Irish Protestant churchman (c.1550–1613)

Henry Ussher (c.1550 – 2 April 1613) was an Irish Protestant churchman, a founder of Trinity College Dublin, and Church of Ireland Archbishop of Armagh.

==Life==
The second of five sons of Thomas Ussher by Margaret (d. January 1597), daughter of Henry Geydon, alderman of Dublin, he was born in Dublin about 1550. Ambrose Ussher and James Ussher, sons of his brother Arnold, were his nephews, while his sister Rose married John Garvey, his predecessor as Archbishop. Henry Ussher entered at Magdalene College, Cambridge, matriculating on 2 May 1567, and graduating B. A. in the first quarter of 1570. His studies continued at Paris and at Oxford, where he entered University College, was incorporated B.A. 1 July 1572, and graduated M.A. 11 July 1572. His first preferment was the treasurership of Christ Church, Dublin (1573); on 12 March 1580 he was made archdeacon of Dublin by Adam Loftus, with whom he was connected by marriage.
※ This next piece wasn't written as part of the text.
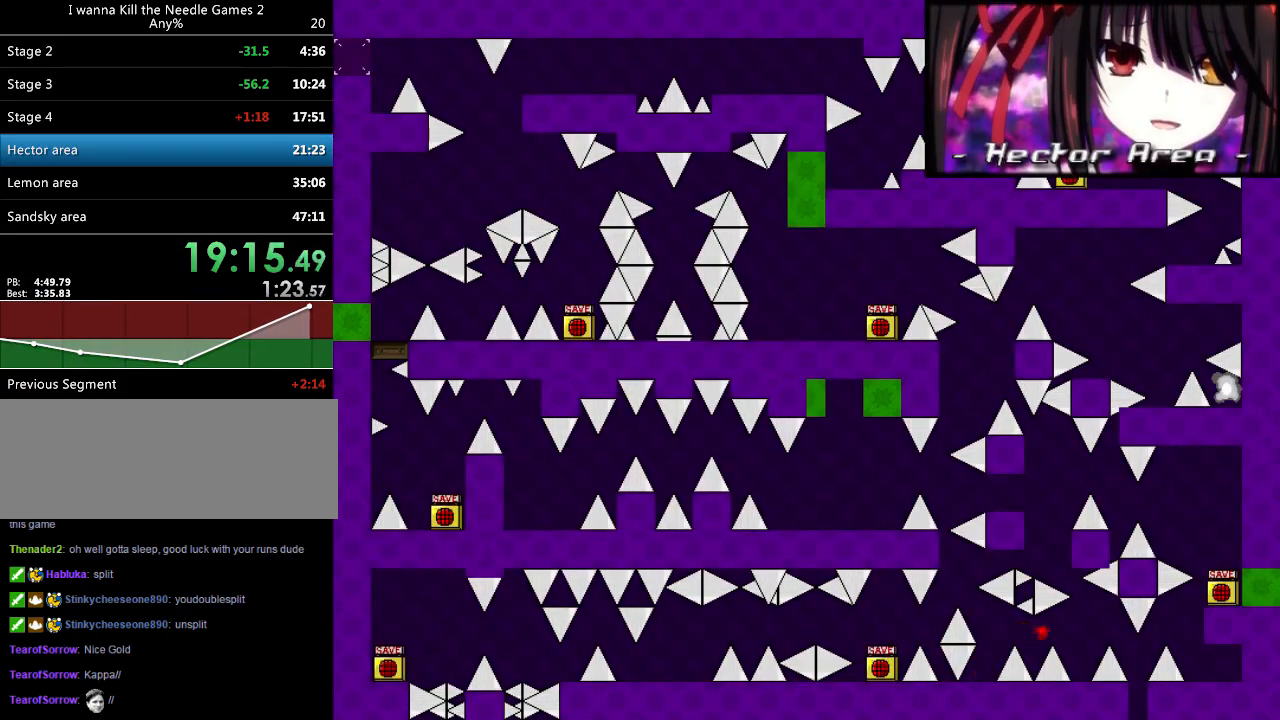
{"keys": ["right"], "events": [[200, "right", "up"], [280, "r", "down"], [340, "r", "up"], [380, "right", "down"], [380, "shift_l", "down"], [460, "shift_l", "up"]]}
The project of converting St. Patrick's Cathedral, Dublin into a university, to replace the moribund Medieval University of Dublin, was mooted as early as 1563; Adam Loftus, when made Dean (28 January 1565), was put under a bond to resign the deanery when required for this purpose. In March 1570, James Stanyhurst, speaker of the Irish House of Commons, moved the house for the foundation of a university in Dublin as part of a system of national education. He renewed the proposal in December 1573. It met with no support in parliament. In January 1584 the lord deputy, Sir John Perrot, received instructions to draw up proposals for the conversion of St. Patrick's into a college. He submitted a plan in August. Loftus, now archbishop of Dublin, sent Ussher in November to London to frustrate the scheme, which was abandoned.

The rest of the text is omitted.